Management during tough times: views from both sides

An excellent article I read – I am just reproducing that here.

All of us are affected in one way or another by the current recession. Business owners and managers are facing very tough choices as they struggle to keep businesses afloat and profitable. Employees face the specter of potential or actual job losses. The resulting fear can immobilize workers and make it difficult for management to make and implement good decisions.

So what’s a manager or an employee to do? Take a step back, try hard to set aside emotion, and view your specific situation dispassionately and analytically. Then develop a plan and follow it. Positive action on a coherent plan has the power to banish fear. To quote Franklin Delano Roosevelt, “The only thing we have to fear is fear itself.” Fear leads to panic and panic to devastating mistakes. FDR had a point.
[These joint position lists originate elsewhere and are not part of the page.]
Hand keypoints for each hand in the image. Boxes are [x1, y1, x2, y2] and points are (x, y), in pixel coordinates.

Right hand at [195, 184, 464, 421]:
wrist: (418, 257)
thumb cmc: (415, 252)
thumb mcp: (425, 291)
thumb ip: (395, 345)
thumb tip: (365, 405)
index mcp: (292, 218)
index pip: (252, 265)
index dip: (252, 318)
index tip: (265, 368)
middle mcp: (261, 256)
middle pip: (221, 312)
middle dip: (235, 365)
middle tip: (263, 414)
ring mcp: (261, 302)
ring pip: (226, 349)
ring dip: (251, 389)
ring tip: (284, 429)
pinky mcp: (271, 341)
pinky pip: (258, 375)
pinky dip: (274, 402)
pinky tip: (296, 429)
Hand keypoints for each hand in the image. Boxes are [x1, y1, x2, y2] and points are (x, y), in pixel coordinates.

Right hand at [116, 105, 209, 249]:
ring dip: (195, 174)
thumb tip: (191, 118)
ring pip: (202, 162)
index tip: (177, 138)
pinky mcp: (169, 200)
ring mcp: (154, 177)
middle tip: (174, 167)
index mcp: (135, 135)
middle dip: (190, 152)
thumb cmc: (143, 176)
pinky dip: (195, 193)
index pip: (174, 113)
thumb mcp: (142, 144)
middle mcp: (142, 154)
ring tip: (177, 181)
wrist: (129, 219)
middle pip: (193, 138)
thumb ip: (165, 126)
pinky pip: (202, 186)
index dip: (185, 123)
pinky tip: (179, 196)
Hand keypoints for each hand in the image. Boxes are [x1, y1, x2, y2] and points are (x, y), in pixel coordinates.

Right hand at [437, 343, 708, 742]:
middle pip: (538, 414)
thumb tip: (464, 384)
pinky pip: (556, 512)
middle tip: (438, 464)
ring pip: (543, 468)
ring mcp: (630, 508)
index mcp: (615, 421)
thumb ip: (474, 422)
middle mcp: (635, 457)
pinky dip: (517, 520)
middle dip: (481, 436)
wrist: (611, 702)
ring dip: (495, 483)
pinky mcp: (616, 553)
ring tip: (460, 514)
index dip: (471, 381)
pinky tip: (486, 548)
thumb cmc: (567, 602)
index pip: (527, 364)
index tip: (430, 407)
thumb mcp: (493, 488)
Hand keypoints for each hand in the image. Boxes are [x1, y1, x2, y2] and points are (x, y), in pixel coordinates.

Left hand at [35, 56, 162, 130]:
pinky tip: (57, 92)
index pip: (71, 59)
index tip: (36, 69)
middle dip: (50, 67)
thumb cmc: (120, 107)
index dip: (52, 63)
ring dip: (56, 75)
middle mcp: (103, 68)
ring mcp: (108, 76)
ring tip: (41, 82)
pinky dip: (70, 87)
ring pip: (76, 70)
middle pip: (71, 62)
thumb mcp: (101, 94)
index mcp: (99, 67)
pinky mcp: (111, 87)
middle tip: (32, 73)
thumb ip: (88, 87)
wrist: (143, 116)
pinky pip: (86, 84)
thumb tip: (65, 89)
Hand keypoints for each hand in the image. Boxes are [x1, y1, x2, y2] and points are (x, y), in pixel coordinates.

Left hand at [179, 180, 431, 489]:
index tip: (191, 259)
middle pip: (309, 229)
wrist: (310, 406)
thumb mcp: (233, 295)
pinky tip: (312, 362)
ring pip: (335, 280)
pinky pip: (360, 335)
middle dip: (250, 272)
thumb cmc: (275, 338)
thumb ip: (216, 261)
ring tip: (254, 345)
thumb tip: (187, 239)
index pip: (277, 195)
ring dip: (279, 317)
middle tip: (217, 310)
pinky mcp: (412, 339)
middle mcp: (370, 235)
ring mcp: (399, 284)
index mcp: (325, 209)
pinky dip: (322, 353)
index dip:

Make communications your largest investment: Managers should start by remembering that their employees are their biggest asset. It is expensive to find, hire, train, and keep good employees. Don’t waste this resource. It is critical to make sure your employees are as focused as you are on the goals and work of the business. How can this be accomplished? By communicating regularly and effectively throughout your company. This is an important management task when times are good. During hard times, it is absolutely critical.

Employees need to understand the challenges your business is facing and the plans you have to address them. With knowledge, they will be less fearful and far more likely to buy in and actively support your efforts. No one wants to feel like a tiny, meaningless cog in a machine. People want to feel valued and as if their efforts make a difference. Let them know.

If you need to make changes because of economic realities, be as open as you can. Keep your employees informed and aware. Make yourself available to address their concerns and questions. Don’t hide behind your office door or communicate solely through email. If you are present, available and communicating, you will avoid the speculation and gossip that can grow like a nasty cancer in your organization. Scotch the rumour mill with facts.

Open and consistent communication between management and employees will foster a sense of teamwork and commitment throughout your company. Remember that the atmosphere in a work environment, the corporate culture, emanates from the company leaders. This will happen no matter what. So you may as well take deliberate steps and make your work culture as positive and as beneficial to the business as possible.

We-versus-them takes a timeout: Employees need to look beyond self interest and see the bigger picture. This isn’t a time for a “we-versus-them” mentality, especially in a small company. Don’t contribute to the classic management versus labour war. It’s counterproductive for workers and managers alike. Employees, management and owners are all in the same boat. Employees can help foster good will by doing what they can to keep the boat afloat. How can they do this?

First and foremost, fight the fear and the paralysis that tends to come with it. This isn’t a good time to let your performance slip. Continue to do the best work you can, thereby demonstrating your commitment to success and value to the company. This sounds so basic, but it is hard to do when you fear losing your job.

Be a team player: Continue to be a good team player. Courtesy and a positive attitude go a long way toward making a work environment better for all concerned. Avoid gossip and speculation. It isn’t helpful and makes all concerned look bad. You want to be seen as a positive force to your management, not a source of team discord.

If you feel you are not getting the information you need from management, try asking. Approach your boss with openness and courtesy and ask for status information. You may be surprised by the result.

Be prepared for change: When things change in the marketplace, businesses must shift accordingly in order to survive. Accept that and go with the flow. Clinging to previous business models and old ways of working can burden a company to the point of failure. This is counterproductive for all concerned. If your company fails, you will lose your job for sure. As an example, just consider the state of the auto industry. Don’t be a part of holding your company back.

Open communications and effective teamwork between management and labour won’t save every company and every job, but they will save many. These are times to remember that we are travelling together in that boat, so row together, bail as necessary, stay afloat and reach your destination with flags flying.